Items from a data source:
----

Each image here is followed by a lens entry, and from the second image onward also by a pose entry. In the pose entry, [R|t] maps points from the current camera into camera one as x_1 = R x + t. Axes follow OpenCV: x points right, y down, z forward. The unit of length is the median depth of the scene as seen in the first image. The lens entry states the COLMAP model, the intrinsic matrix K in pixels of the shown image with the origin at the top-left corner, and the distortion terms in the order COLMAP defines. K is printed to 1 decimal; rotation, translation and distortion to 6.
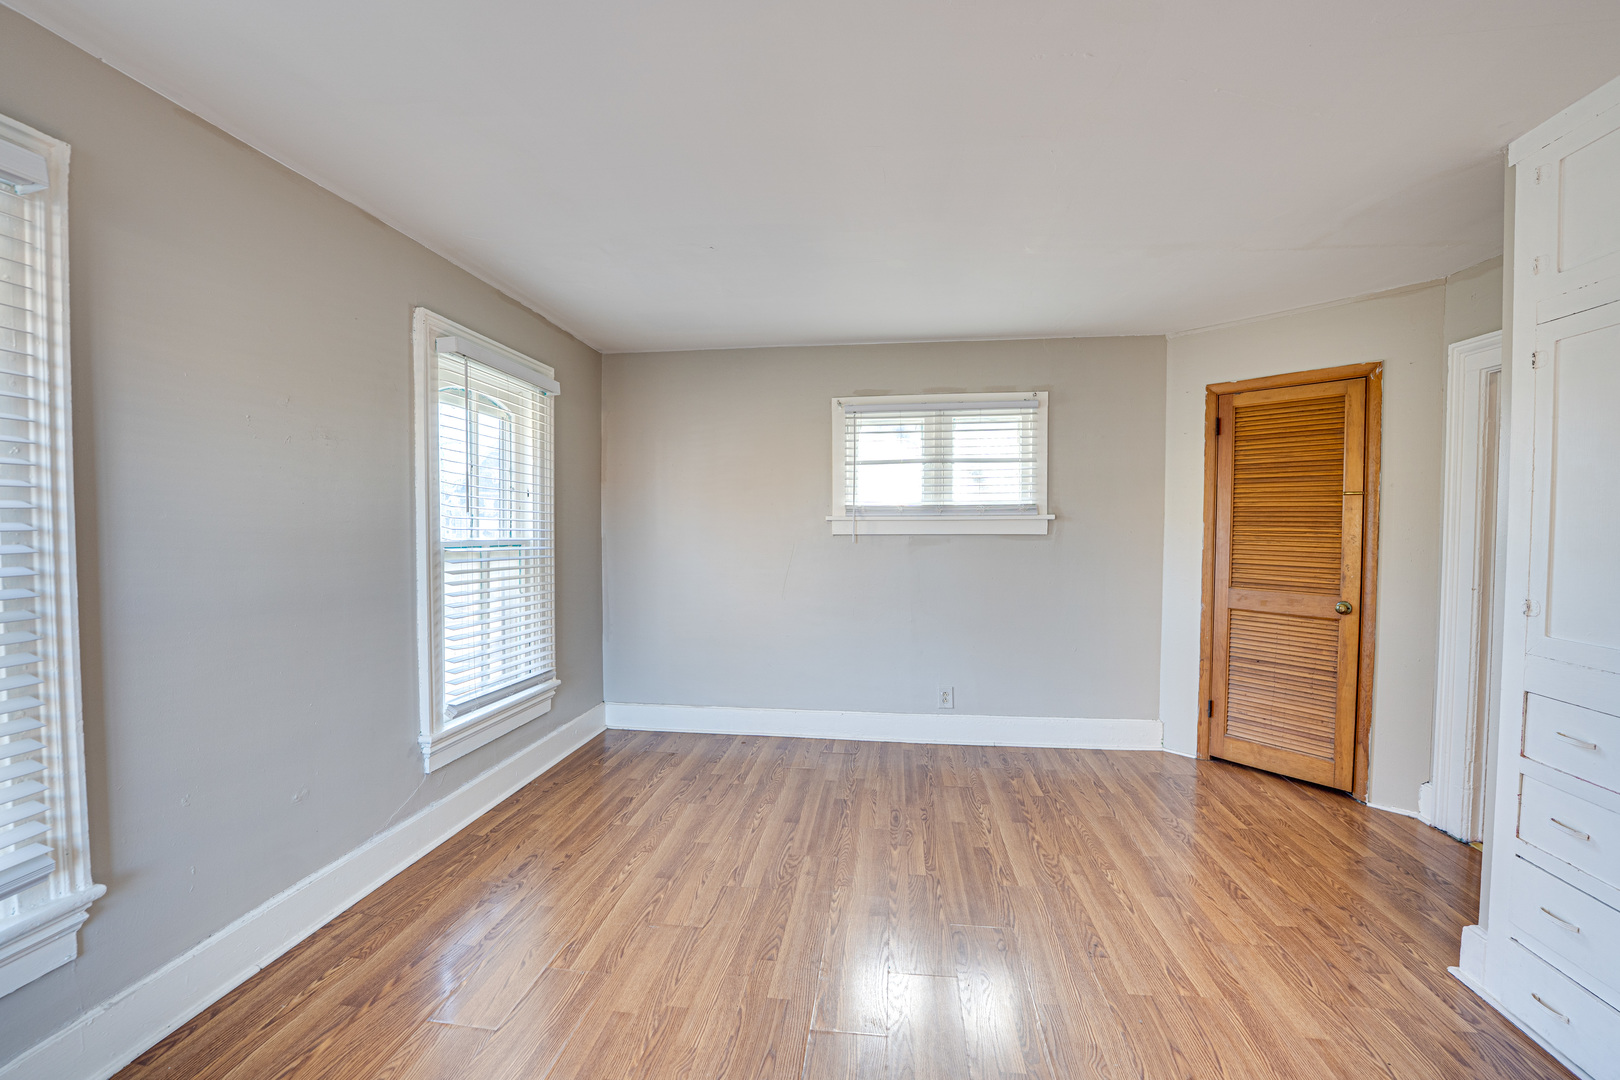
lens RADIAL K [[681.7, 0, 810.0], [0, 681.7, 540.0], [0, 0, 1]] dist [-0.002098, 0.000316]
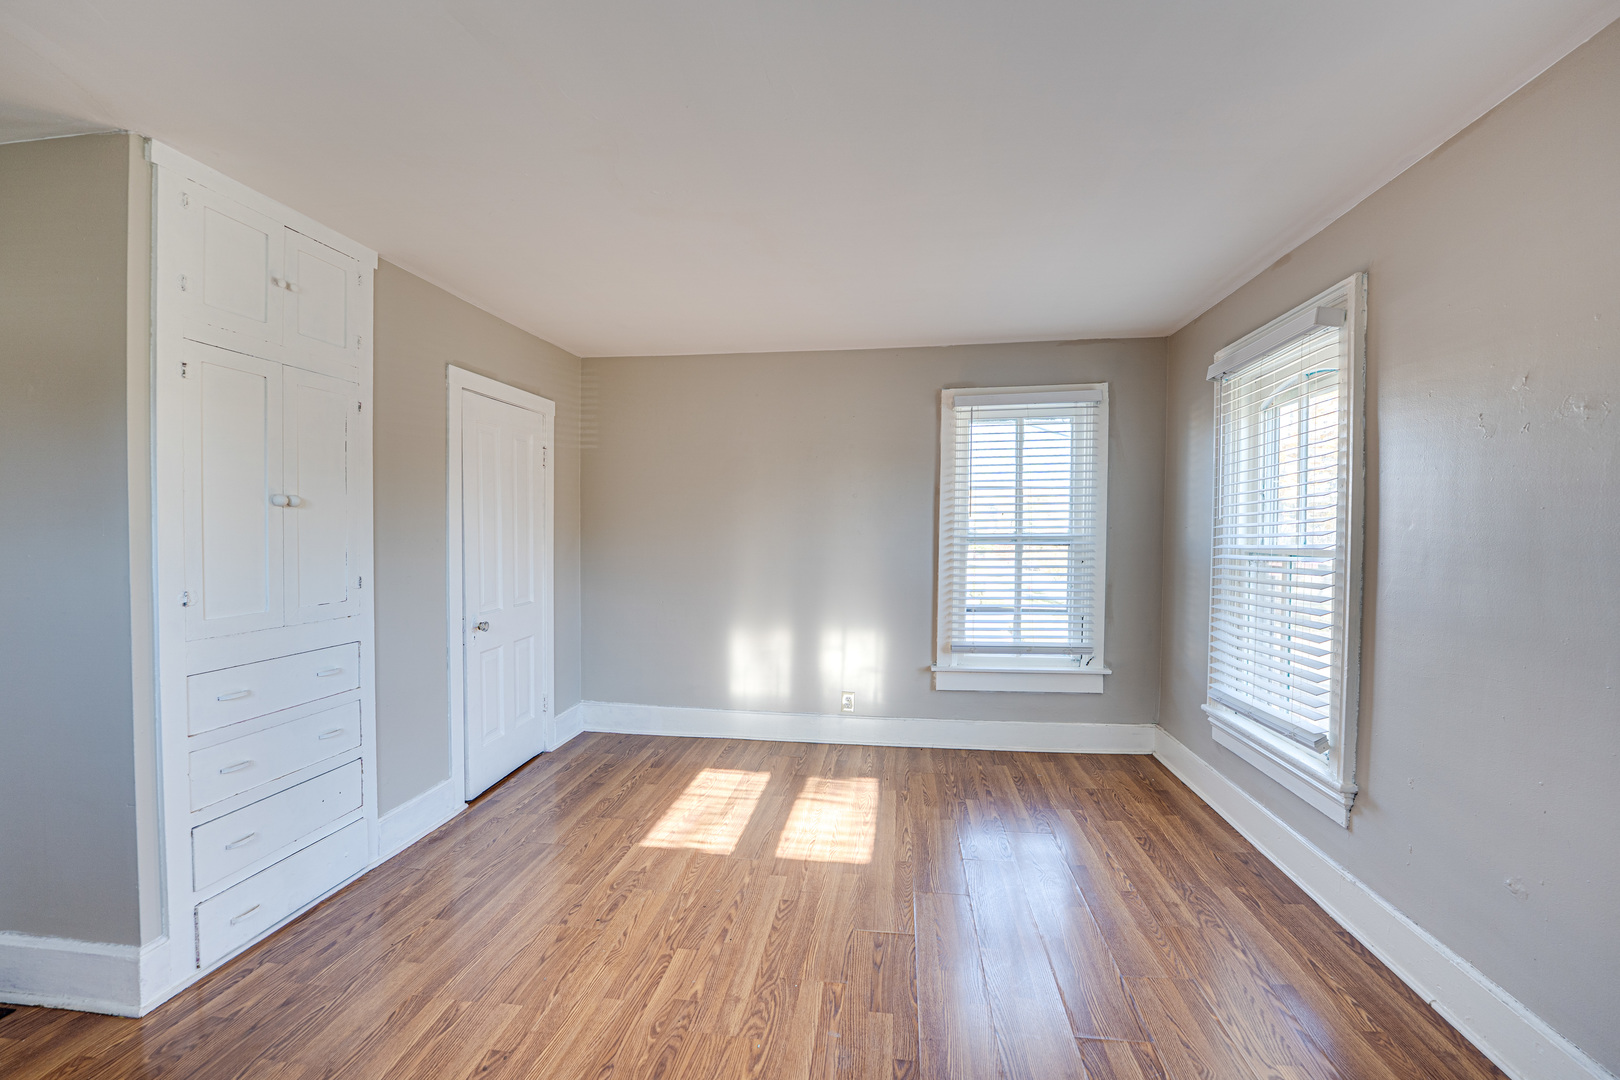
lens RADIAL K [[681.7, 0, 810.0], [0, 681.7, 540.0], [0, 0, 1]] dist [-0.002098, 0.000316]
pose [[-0.999948, -0.009443, 0.003939, 0.038173], [-0.009264, 0.999015, 0.043387, -0.030153], [-0.004345, 0.043349, -0.999051, 1.277876]]
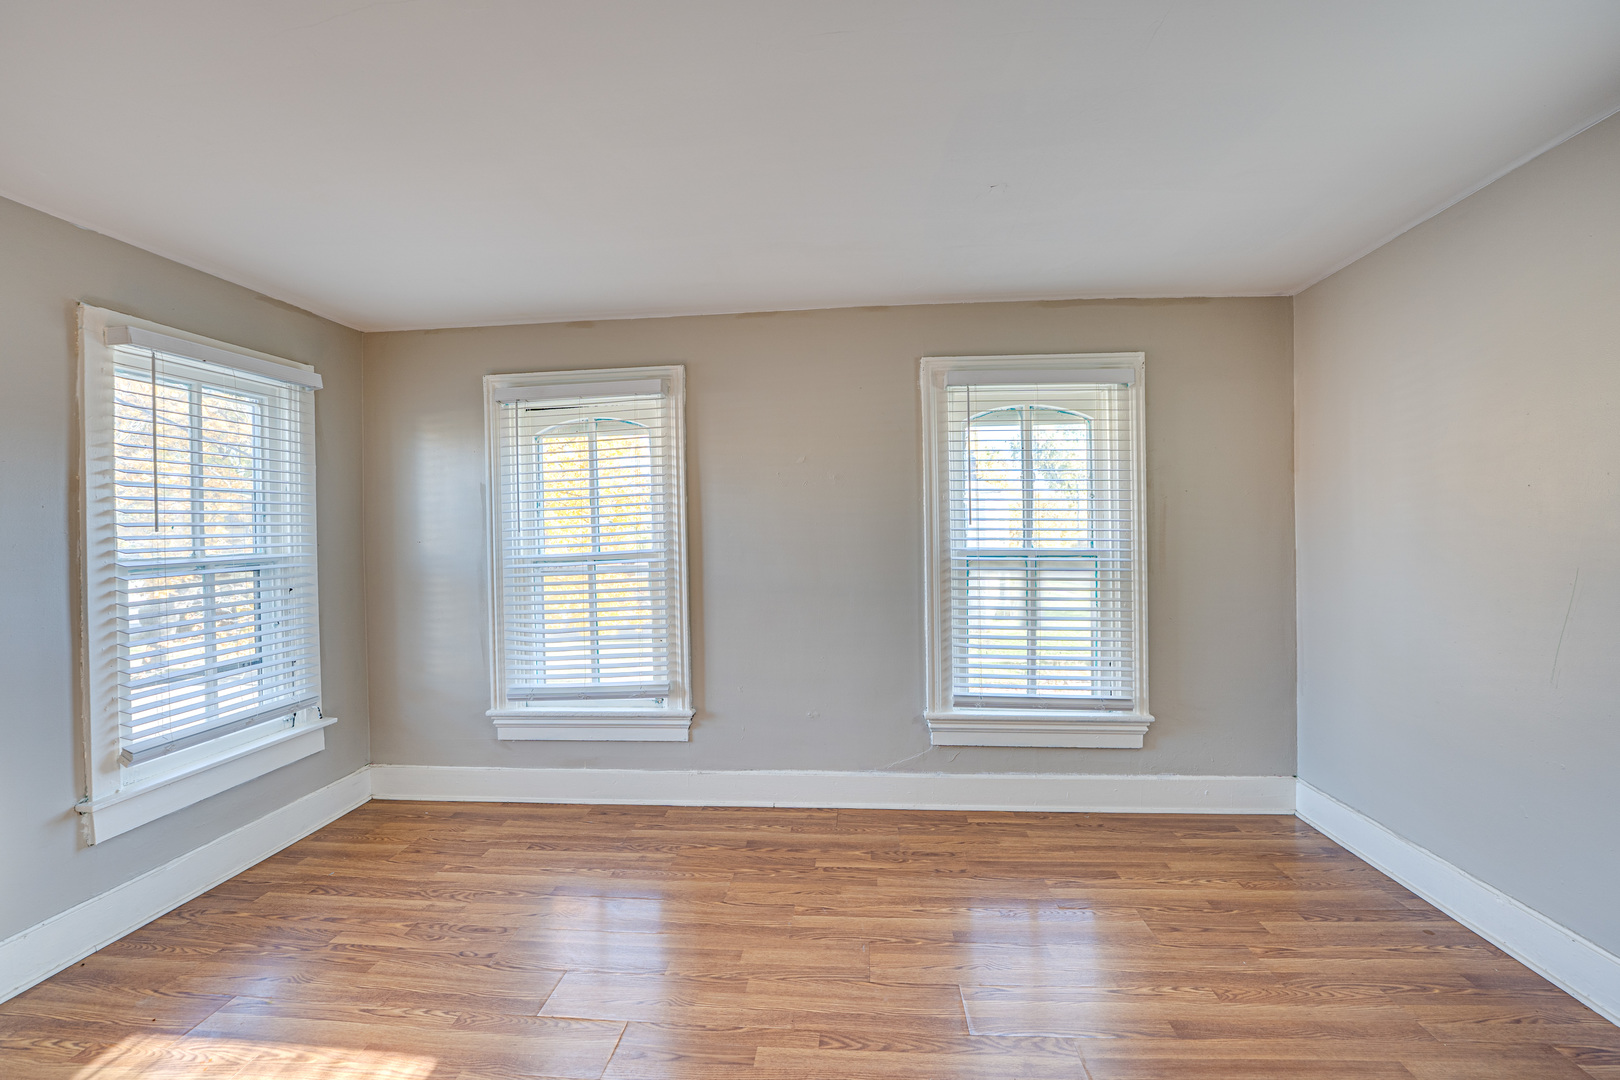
lens RADIAL K [[690.0, 0, 821.0], [0, 690.0, 531.9], [0, 0, 1]] dist [-0.017513, 0.000695]
pose [[0.053237, -0.001095, -0.998581, 0.583427], [-0.007258, 0.999973, -0.001483, -0.024530], [0.998556, 0.007327, 0.053227, 0.680942]]
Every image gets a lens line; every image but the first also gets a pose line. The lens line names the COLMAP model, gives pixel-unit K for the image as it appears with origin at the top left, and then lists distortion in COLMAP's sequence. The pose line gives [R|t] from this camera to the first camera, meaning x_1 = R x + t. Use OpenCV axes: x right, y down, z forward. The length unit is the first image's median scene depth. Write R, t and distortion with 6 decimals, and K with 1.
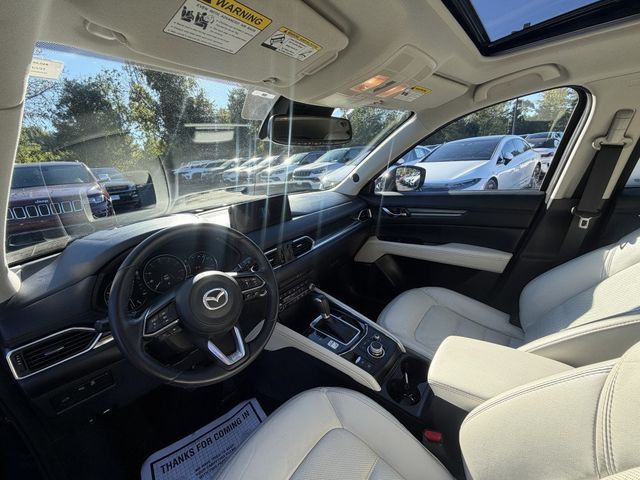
lens RADIAL K [[256.8, 0, 315.8], [0, 256.8, 238.1], [0, 0, 1]] dist [0.000929, 0.000063]
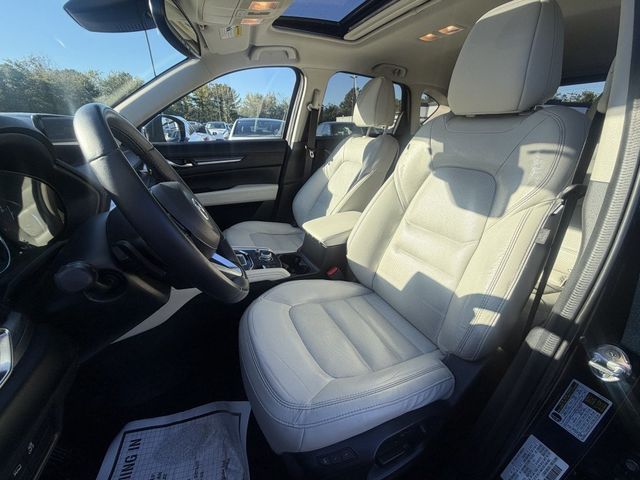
lens RADIAL K [[256.8, 0, 315.8], [0, 256.8, 238.1], [0, 0, 1]] dist [0.000929, 0.000063]
pose [[0.416485, -0.267425, 0.868921, -0.597580], [0.228947, 0.955808, 0.184429, 0.160956], [-0.879843, 0.122125, 0.459306, 0.212988]]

----

**Description of the task**
Output all the records above exactly, but without their images.

**Exercise output**
Each image here is followed by a lens entry, and from the second image onward also by a pose entry. In the pose entry, [R|t] maps points from the current camera into camera one as x_1 = R x + t. Axes follow OpenCV: x points right, y down, z forward. The unit of length is the median depth of the scene as seen in the first image. The lens entry states the COLMAP model, the intrinsic matrix K in pixels of the shown image with the origin at the top-left corner, and the distortion terms in the order COLMAP defines. K is printed to 1 decimal; rotation, translation and distortion to 6.
lens RADIAL K [[681.7, 0, 810.0], [0, 681.7, 540.0], [0, 0, 1]] dist [-0.002098, 0.000316]
lens RADIAL K [[681.7, 0, 810.0], [0, 681.7, 540.0], [0, 0, 1]] dist [-0.002098, 0.000316]
pose [[-0.999948, -0.009443, 0.003939, 0.038173], [-0.009264, 0.999015, 0.043387, -0.030153], [-0.004345, 0.043349, -0.999051, 1.277876]]
lens RADIAL K [[690.0, 0, 821.0], [0, 690.0, 531.9], [0, 0, 1]] dist [-0.017513, 0.000695]
pose [[0.053237, -0.001095, -0.998581, 0.583427], [-0.007258, 0.999973, -0.001483, -0.024530], [0.998556, 0.007327, 0.053227, 0.680942]]
Every image gets a lens line; every image but the first also gets a pose line. The lens line names the COLMAP model, gives pixel-unit K for the image as it appears with origin at the top left, and then lists distortion in COLMAP's sequence. The pose line gives [R|t] from this camera to the first camera, meaning x_1 = R x + t. Use OpenCV axes: x right, y down, z forward. The length unit is the first image's median scene depth. Write R, t and distortion with 6 decimals, and K with 1.
lens RADIAL K [[256.8, 0, 315.8], [0, 256.8, 238.1], [0, 0, 1]] dist [0.000929, 0.000063]
lens RADIAL K [[256.8, 0, 315.8], [0, 256.8, 238.1], [0, 0, 1]] dist [0.000929, 0.000063]
pose [[0.416485, -0.267425, 0.868921, -0.597580], [0.228947, 0.955808, 0.184429, 0.160956], [-0.879843, 0.122125, 0.459306, 0.212988]]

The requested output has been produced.